■ **文本段落**:
=-=-=
【NVIDIA】获取GPU利用率-cpp.md

在深度学习推理中，为了更加高效的利用 GPU，在多个推理任务实例中，创建新的实例以及分配到不同的 GPU 设备上，需要关注到当前 GPU 还有多少剩余，以便更好的分配

代码目录

.
├── CMakeLists.txt
├── src
│   └── main.cpp
├── ubuntu_build.sh
└── win10_vs2019_build.bat

windows

前提条件

确保已经安装了 Nvidia 驱动和 CUDA 安装包

nvidia-smi.exe

可以运行，截图如下：
在这里插入图片描述

nvcc --version

可以运行，截图如下：
在这里插入图片描述

cuda 安装目录

C:\Program Files\NVIDIA GPU Computing Toolkit\CUDA\v11.8

修改 CMakeLists.txt 文件中的 CUDA_ROOT 为自己安装的目录

NOTE: 注意斜杠 / 和反斜杠 \

构建项目

打开控制台，执行 win10_vs2019_build.bat , 或者直接双击 win10_vs2019_build.bat

NOTE: 前提是安装了 vs2019, “Visual Studio 16 2019”，其他 VS 版本可以同步替换

编译

进入 win10_build 目录，双击 get_gpu_info.sln，修改编译类型为 Release，编译后生成 get_gpu_info.exe，双击运行即可。

linux

在这里插入图片描述

构建，编译，执行

bash ubuntu_build.sh

在这里插入图片描述

代码附录

src/main.cpp

/***************************************************************************\
|*                                                                           *|
|*      Copyright 2010-2016 NVIDIA Corporation.  All rights reserved.        *|
|*                                                                           *|
|*   NOTICE TO USER:                                                         *|
|*                                                                           *|
|*   This source code is subject to NVIDIA ownership rights under U.S.       *|
|*   and international Copyright laws.  Users and possessors of this         *|
|*   source code are hereby granted a nonexclusive, royalty-free             *|
|*   license to use this code in individual and commercial software.         *|
|*                                                                           *|
|*   NVIDIA MAKES NO REPRESENTATION ABOUT THE SUITABILITY OF THIS SOURCE     *|
|*   CODE FOR ANY PURPOSE. IT IS PROVIDED "AS IS" WITHOUT EXPRESS OR         *|
|*   IMPLIED WARRANTY OF ANY KIND. NVIDIA DISCLAIMS ALL WARRANTIES WITH      *|
|*   REGARD TO THIS SOURCE CODE, INCLUDING ALL IMPLIED WARRANTIES OF         *|
|*   MERCHANTABILITY, NONINFRINGEMENT, AND FITNESS FOR A PARTICULAR          *|
|*   PURPOSE. IN NO EVENT SHALL NVIDIA BE LIABLE FOR ANY SPECIAL,            *|
|*   INDIRECT, INCIDENTAL, OR CONSEQUENTIAL DAMAGES, OR ANY DAMAGES          *|
|*   WHATSOEVER RESULTING FROM LOSS OF USE, DATA OR PROFITS, WHETHER IN      *|
|*   AN ACTION OF CONTRACT, NEGLIGENCE OR OTHER TORTIOUS ACTION, ARISING     *|
|*   OUT OF OR IN CONNECTION WITH THE USE OR PERFORMANCE OF THIS SOURCE      *|
|*   CODE.                                                                   *|
|*                                                                           *|
|*   U.S. Government End Users. This source code is a "commercial item"      *|
|*   as that term is defined at 48 C.F.R. 2.101 (OCT 1995), consisting       *|
|*   of "commercial computer  software" and "commercial computer software    *|
|*   documentation" as such terms are used in 48 C.F.R. 12.212 (SEPT 1995)   *|
|*   and is provided to the U.S. Government only as a commercial end item.   *|
|*   Consistent with 48 C.F.R.12.212 and 48 C.F.R. 227.7202-1 through        *|
|*   227.7202-4 (JUNE 1995), all U.S. Government End Users acquire the       *|
|*   source code with only those rights set forth herein.                    *|
|*                                                                           *|
|*   Any use of this source code in individual and commercial software must  *|
|*   include, in the user documentation and internal comments to the code,   *|
|*   the above Disclaimer and U.S. Government End Users Notice.              *|
|*                                                                           *|
|*                                                                           *|
\***************************************************************************/

#include <stdio.h>
#include <nvml.h>

static const char *convertToComputeModeString(nvmlComputeMode_t mode)
=-=-=
■ **所给材料**:
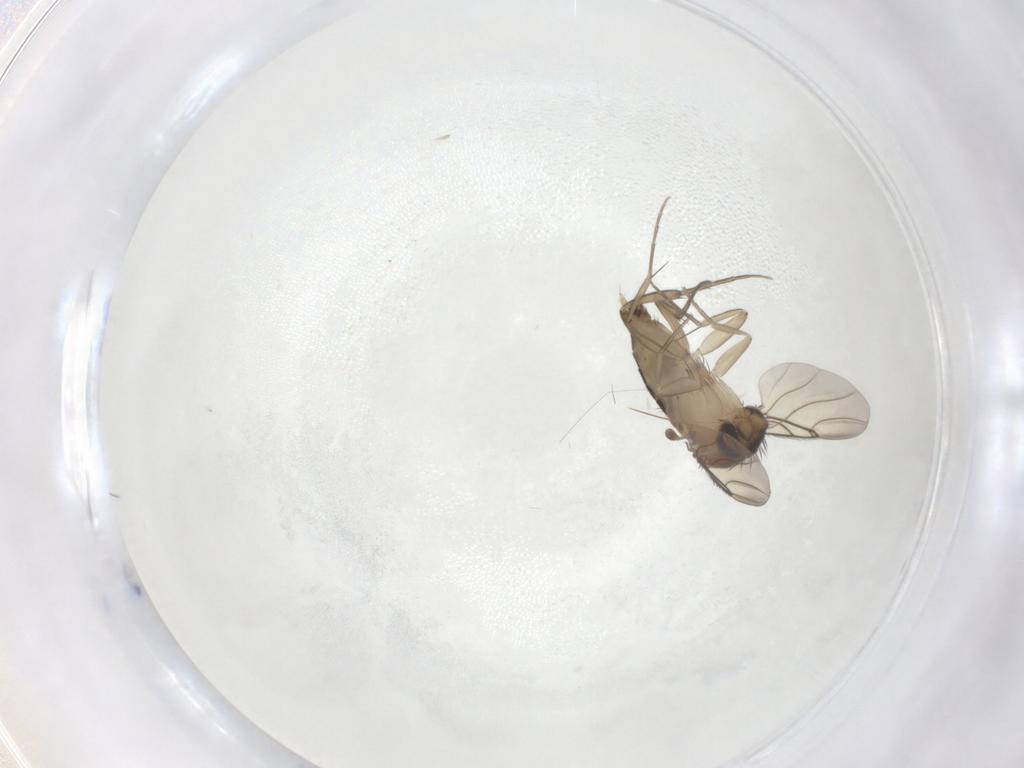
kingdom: Animalia
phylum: Arthropoda
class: Insecta
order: Diptera
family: Phoridae
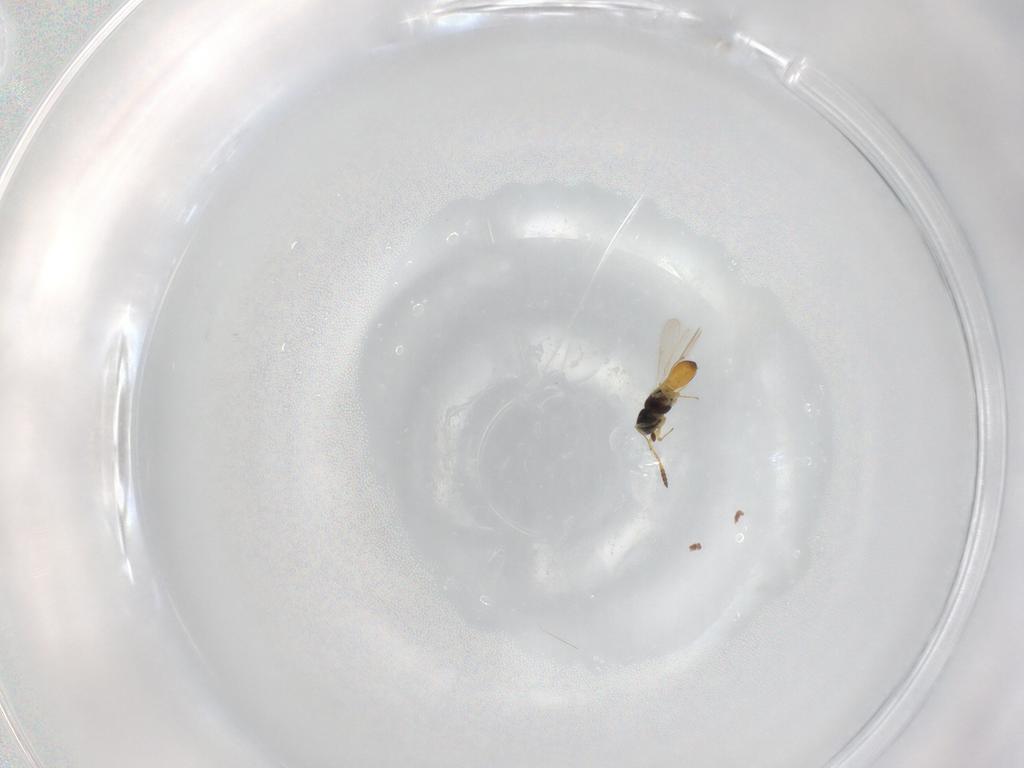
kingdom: Animalia
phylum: Arthropoda
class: Insecta
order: Hymenoptera
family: Scelionidae
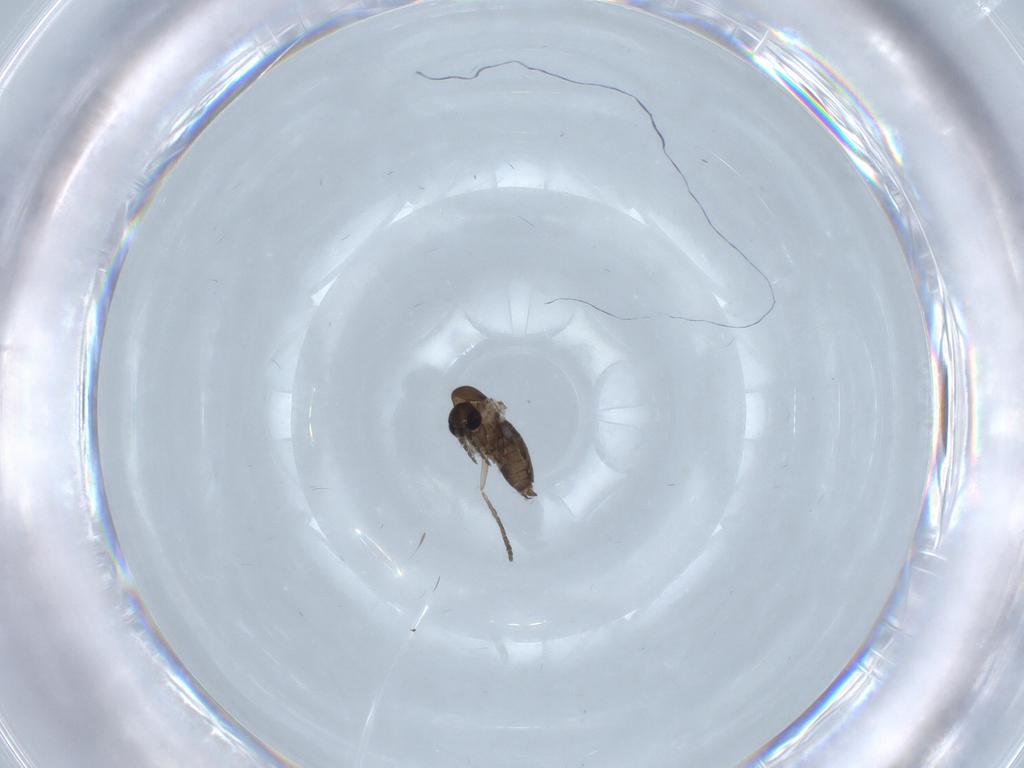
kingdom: Animalia
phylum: Arthropoda
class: Insecta
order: Diptera
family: Psychodidae
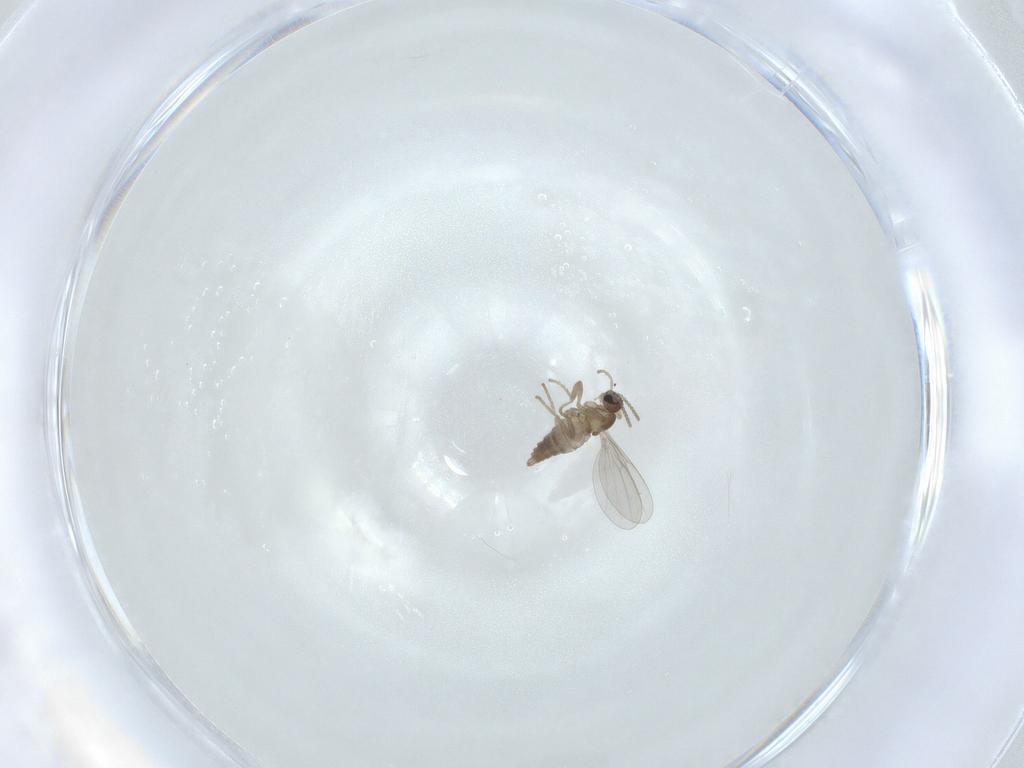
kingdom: Animalia
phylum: Arthropoda
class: Insecta
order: Diptera
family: Cecidomyiidae
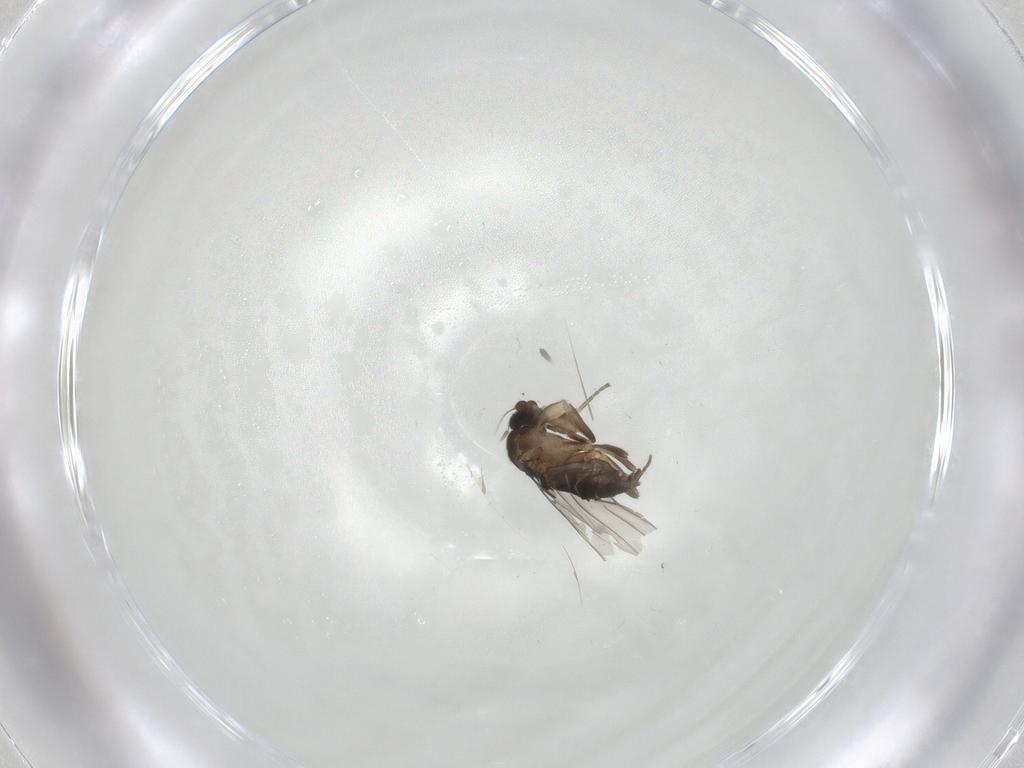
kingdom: Animalia
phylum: Arthropoda
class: Insecta
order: Diptera
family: Phoridae
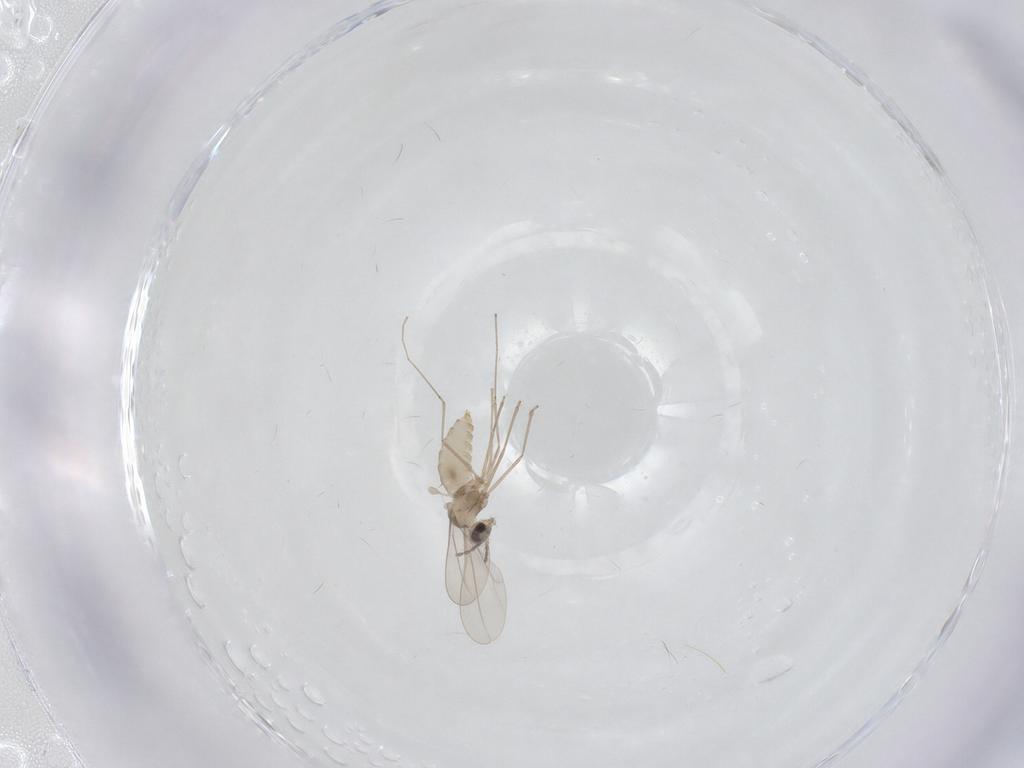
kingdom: Animalia
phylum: Arthropoda
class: Insecta
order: Diptera
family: Cecidomyiidae
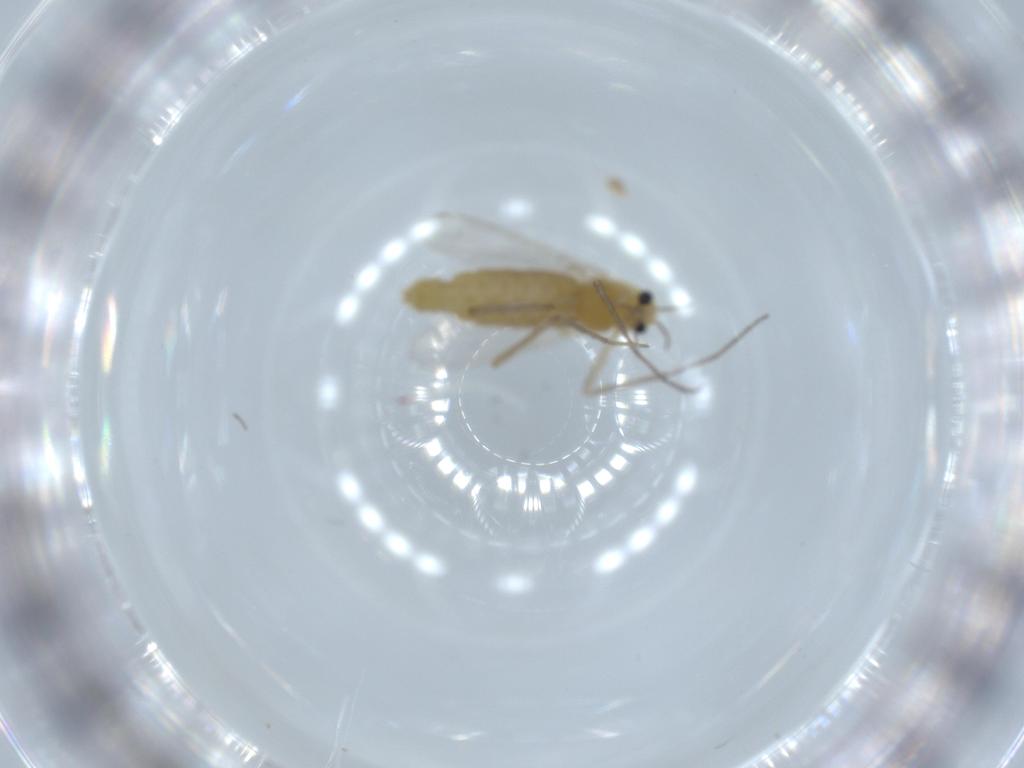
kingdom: Animalia
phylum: Arthropoda
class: Insecta
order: Diptera
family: Chironomidae
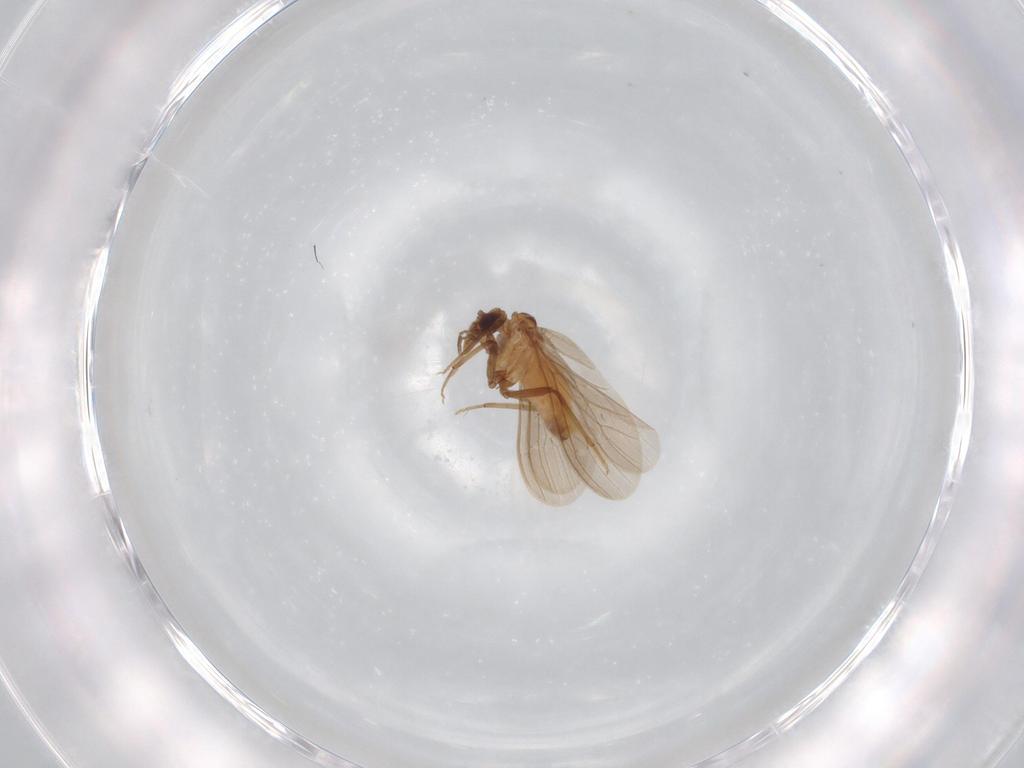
=-=-=
■ **任务要求**:
请续写这篇讲如何用 C++ 获取 GPU 利用率的文章，从它的最后一行之后接着往下写。

■ **本题答案**:
{
    switch (mode)
    {
    case NVML_COMPUTEMODE_DEFAULT:
        return "Default";
    case NVML_COMPUTEMODE_EXCLUSIVE_THREAD:
        return "Exclusive_Thread";
    case NVML_COMPUTEMODE_PROHIBITED:
        return "Prohibited";
    case NVML_COMPUTEMODE_EXCLUSIVE_PROCESS:
        return "Exclusive Process";
    default:
        return "Unknown";
    }
}


int main(int argc, char* argv[])
{
    nvmlReturn_t result;
    unsigned int device_count;

    // 初始化 NVML
    result = nvmlInit();
    if (result != NVML_SUCCESS)
    {
        printf("Failed to initialize NVML: %s\n", nvmlErrorString(result));
        printf("Press ENTER to continue...\n");
        getchar();
        return (int)(result);
    }

    // 获取设备数量
    result = nvmlDeviceGetCount(&device_count);
    if (result != NVML_SUCCESS)
    {
        printf("Failed to get device count: %s\n", nvmlErrorString(result));
        printf("Press ENTER to continue...\n");
        getchar();
        return (int)(result);
    }

    // 遍历设备数量
    printf("\nFound %u device%s, Listing devices:\n", device_count, 
        device_count != 1 ? "s" : "");
    printf("--------------------------------------------------------------\n");
    printf("| Device ID | Device Name\t\t|      pci.busId     | GPU Util | Mem Util |\n");
    for (int i = 0; i < device_count; ++i) 
    {
        nvmlDevice_t device;
        char device_name[NVML_DEVICE_NAME_BUFFER_SIZE];
        nvmlPciInfo_t pci;
        nvmlComputeMode_t compute_mode;

        // 获取设备, 也可以使用其他方式来获取设备
        // nvmlDeviceGetHandleBySerial
        // nvmlDeviceGetHandleByPciBusId
        result = nvmlDeviceGetHandleByIndex(i, &device);
        if (result != NVML_SUCCESS)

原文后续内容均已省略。